One of the shuttered businesses on Towner Avenue in Naco, Arizona. Photo by: Erik Kolsrud/Arizona Sonora News

NACO, Arizona — Sonia Urcadez woke up one October morning to the sound of cement trucks lining the street in front of her house, kicking up clouds of dust that obscured the sunrise and her view of the San José Mountains. 

It was 6 a.m., and 100 feet from her door, construction on a new border fence had just begun.

The U.S. Border Patrol announced in January that the section of border fence in Naco will be replaced with a more modern barrier by June. That announcement was months overdue for the residents of Naco, who had been living with the disruptive construction since last October. Cement trucks and construction workers had been coming and going seven days a week as they prepared the work site for the removal of the old fence and the replacement of the new.

Nobody living near the construction — or  in the community itself — had been asked or even told that the new fence was going to happen. The construction recently began on property owned by Gerry Eberwein, a local police officer.

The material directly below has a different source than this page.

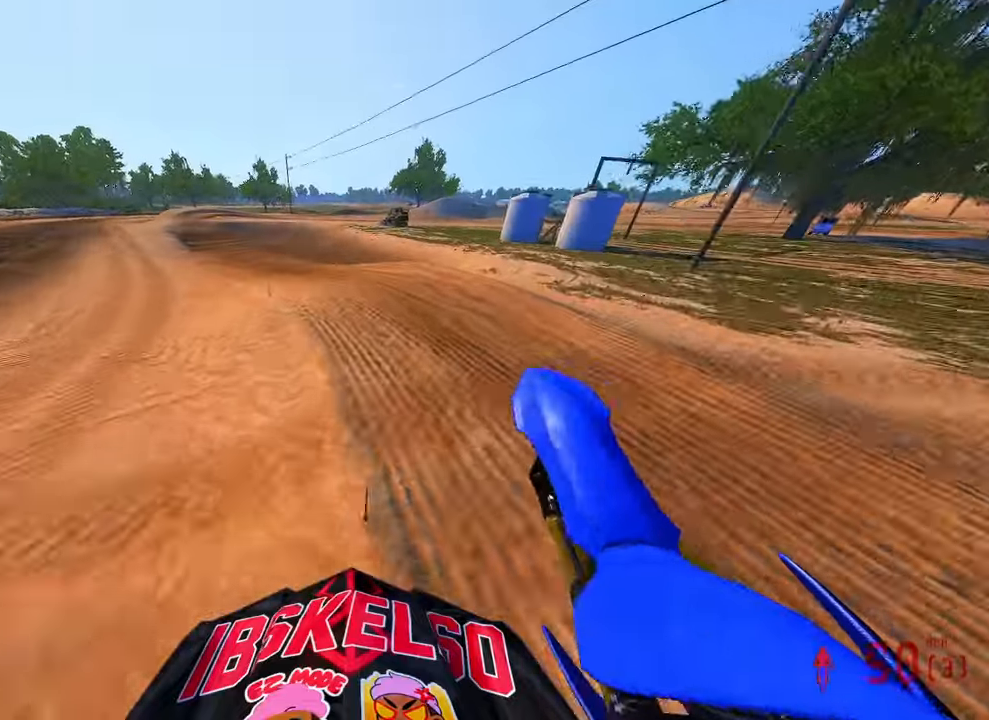
{"dt_ms": 500, "buttons": ["R2"], "left_stick": "up-left", "right_stick": "up-right", "button_events": [[316, "R2", "up"], [433, "R2", "down"]]}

Construction on the Naco border fence, yards away from a residential street. Photo by: Erik Kolsrud/Arizona Sonora News

“The only time I was told anything about it was the day after they had already built the cement factory,” Urcadez said. “[Eberwein] told me that if anything bothered me, to let him know. And I kind of just really rolled my eyes. Are you going to mute the machines? Are you going to come dust my house? I mean really, what can he do?”

In Naco, the border currently has a system of two fences with a road in between — a remnant of an older system of fencing that recycled runway siding from the Vietnam War as a barrier against crossing. There have been barriers on the border for decades, but the last 10 years have seen an increase in the buildup of the border.

“The wall makes everyone look guilty,” lifelong Naco resident Ramon Tapia said. “We aren’t used to walls. We don’t like walls. It didn’t used to be like this.”

Tapia, Urcadez and other Naco residents remember a time when there wasn’t a fence, when the Border Patrol had less of a presence here. Crossers could come and go more or less as they pleased. That changed after 9/11, as it did in many border towns in Arizona and beyond.

Nogales is one of those towns only a couple dozen miles away and serves as an example for the types of problems faced by Naco now — as well as unforeseen consequences. Nogales also had the older style of fencing, which was replaced years ago with the new model of 20-foot steel fence.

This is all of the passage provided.